## THE DATA
>>>>
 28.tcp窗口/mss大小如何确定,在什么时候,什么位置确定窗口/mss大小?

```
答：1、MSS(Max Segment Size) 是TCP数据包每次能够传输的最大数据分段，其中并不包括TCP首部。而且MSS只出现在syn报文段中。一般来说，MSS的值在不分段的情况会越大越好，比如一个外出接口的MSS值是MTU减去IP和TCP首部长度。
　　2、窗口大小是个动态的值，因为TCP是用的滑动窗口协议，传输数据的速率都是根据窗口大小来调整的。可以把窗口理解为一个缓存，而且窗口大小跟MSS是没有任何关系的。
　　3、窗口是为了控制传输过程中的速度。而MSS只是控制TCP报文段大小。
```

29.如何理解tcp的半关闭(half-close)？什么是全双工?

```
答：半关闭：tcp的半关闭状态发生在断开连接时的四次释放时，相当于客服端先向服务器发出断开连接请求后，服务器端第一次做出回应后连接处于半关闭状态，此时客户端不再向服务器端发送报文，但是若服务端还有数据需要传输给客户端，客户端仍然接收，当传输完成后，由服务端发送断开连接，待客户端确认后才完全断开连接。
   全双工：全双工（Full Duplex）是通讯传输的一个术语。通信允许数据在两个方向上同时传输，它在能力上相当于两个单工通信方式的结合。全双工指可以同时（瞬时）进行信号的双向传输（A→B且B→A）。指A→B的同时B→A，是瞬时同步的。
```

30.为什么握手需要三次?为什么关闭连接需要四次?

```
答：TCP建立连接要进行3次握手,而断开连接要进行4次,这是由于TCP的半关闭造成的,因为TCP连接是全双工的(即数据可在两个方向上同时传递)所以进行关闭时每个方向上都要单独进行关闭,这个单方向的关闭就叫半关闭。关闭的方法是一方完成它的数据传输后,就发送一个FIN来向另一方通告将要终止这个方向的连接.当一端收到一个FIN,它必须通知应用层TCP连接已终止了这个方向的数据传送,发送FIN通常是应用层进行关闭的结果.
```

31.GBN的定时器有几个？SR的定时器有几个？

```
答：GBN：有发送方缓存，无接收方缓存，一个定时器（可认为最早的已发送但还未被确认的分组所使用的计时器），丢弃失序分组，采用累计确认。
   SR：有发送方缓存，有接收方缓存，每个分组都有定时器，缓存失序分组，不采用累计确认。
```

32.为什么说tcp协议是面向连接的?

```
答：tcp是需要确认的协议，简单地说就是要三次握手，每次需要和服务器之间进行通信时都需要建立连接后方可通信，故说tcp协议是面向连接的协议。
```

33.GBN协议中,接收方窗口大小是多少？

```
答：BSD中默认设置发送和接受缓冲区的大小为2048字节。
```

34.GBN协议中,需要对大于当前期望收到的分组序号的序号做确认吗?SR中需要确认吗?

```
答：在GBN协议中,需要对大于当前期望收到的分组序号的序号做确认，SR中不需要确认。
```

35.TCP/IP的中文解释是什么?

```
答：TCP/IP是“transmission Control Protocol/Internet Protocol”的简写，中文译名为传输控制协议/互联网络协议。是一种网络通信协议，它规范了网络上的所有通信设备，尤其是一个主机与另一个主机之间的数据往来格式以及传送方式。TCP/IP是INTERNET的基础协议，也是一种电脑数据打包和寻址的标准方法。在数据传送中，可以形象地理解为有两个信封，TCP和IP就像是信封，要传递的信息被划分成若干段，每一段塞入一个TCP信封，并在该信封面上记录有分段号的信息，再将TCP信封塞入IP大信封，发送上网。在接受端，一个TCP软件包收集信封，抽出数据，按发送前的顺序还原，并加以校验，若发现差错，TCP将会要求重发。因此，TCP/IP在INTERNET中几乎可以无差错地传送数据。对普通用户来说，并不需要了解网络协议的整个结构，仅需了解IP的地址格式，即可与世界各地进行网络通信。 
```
<<<<
Output every record above exactly as it appears.

 28.tcp窗口/mss大小如何确定,在什么时候,什么位置确定窗口/mss大小?

```
答：1、MSS(Max Segment Size) 是TCP数据包每次能够传输的最大数据分段，其中并不包括TCP首部。而且MSS只出现在syn报文段中。一般来说，MSS的值在不分段的情况会越大越好，比如一个外出接口的MSS值是MTU减去IP和TCP首部长度。
　　2、窗口大小是个动态的值，因为TCP是用的滑动窗口协议，传输数据的速率都是根据窗口大小来调整的。可以把窗口理解为一个缓存，而且窗口大小跟MSS是没有任何关系的。
　　3、窗口是为了控制传输过程中的速度。而MSS只是控制TCP报文段大小。
```

29.如何理解tcp的半关闭(half-close)？什么是全双工?

```
答：半关闭：tcp的半关闭状态发生在断开连接时的四次释放时，相当于客服端先向服务器发出断开连接请求后，服务器端第一次做出回应后连接处于半关闭状态，此时客户端不再向服务器端发送报文，但是若服务端还有数据需要传输给客户端，客户端仍然接收，当传输完成后，由服务端发送断开连接，待客户端确认后才完全断开连接。
   全双工：全双工（Full Duplex）是通讯传输的一个术语。通信允许数据在两个方向上同时传输，它在能力上相当于两个单工通信方式的结合。全双工指可以同时（瞬时）进行信号的双向传输（A→B且B→A）。指A→B的同时B→A，是瞬时同步的。
```

30.为什么握手需要三次?为什么关闭连接需要四次?

```
答：TCP建立连接要进行3次握手,而断开连接要进行4次,这是由于TCP的半关闭造成的,因为TCP连接是全双工的(即数据可在两个方向上同时传递)所以进行关闭时每个方向上都要单独进行关闭,这个单方向的关闭就叫半关闭。关闭的方法是一方完成它的数据传输后,就发送一个FIN来向另一方通告将要终止这个方向的连接.当一端收到一个FIN,它必须通知应用层TCP连接已终止了这个方向的数据传送,发送FIN通常是应用层进行关闭的结果.
```

31.GBN的定时器有几个？SR的定时器有几个？

```
答：GBN：有发送方缓存，无接收方缓存，一个定时器（可认为最早的已发送但还未被确认的分组所使用的计时器），丢弃失序分组，采用累计确认。
   SR：有发送方缓存，有接收方缓存，每个分组都有定时器，缓存失序分组，不采用累计确认。
```

32.为什么说tcp协议是面向连接的?

```
答：tcp是需要确认的协议，简单地说就是要三次握手，每次需要和服务器之间进行通信时都需要建立连接后方可通信，故说tcp协议是面向连接的协议。
```

33.GBN协议中,接收方窗口大小是多少？

```
答：BSD中默认设置发送和接受缓冲区的大小为2048字节。
```

34.GBN协议中,需要对大于当前期望收到的分组序号的序号做确认吗?SR中需要确认吗?

```
答：在GBN协议中,需要对大于当前期望收到的分组序号的序号做确认，SR中不需要确认。
```

35.TCP/IP的中文解释是什么?

```
答：TCP/IP是“transmission Control Protocol/Internet Protocol”的简写，中文译名为传输控制协议/互联网络协议。是一种网络通信协议，它规范了网络上的所有通信设备，尤其是一个主机与另一个主机之间的数据往来格式以及传送方式。TCP/IP是INTERNET的基础协议，也是一种电脑数据打包和寻址的标准方法。在数据传送中，可以形象地理解为有两个信封，TCP和IP就像是信封，要传递的信息被划分成若干段，每一段塞入一个TCP信封，并在该信封面上记录有分段号的信息，再将TCP信封塞入IP大信封，发送上网。在接受端，一个TCP软件包收集信封，抽出数据，按发送前的顺序还原，并加以校验，若发现差错，TCP将会要求重发。因此，TCP/IP在INTERNET中几乎可以无差错地传送数据。对普通用户来说，并不需要了解网络协议的整个结构，仅需了解IP的地址格式，即可与世界各地进行网络通信。 
```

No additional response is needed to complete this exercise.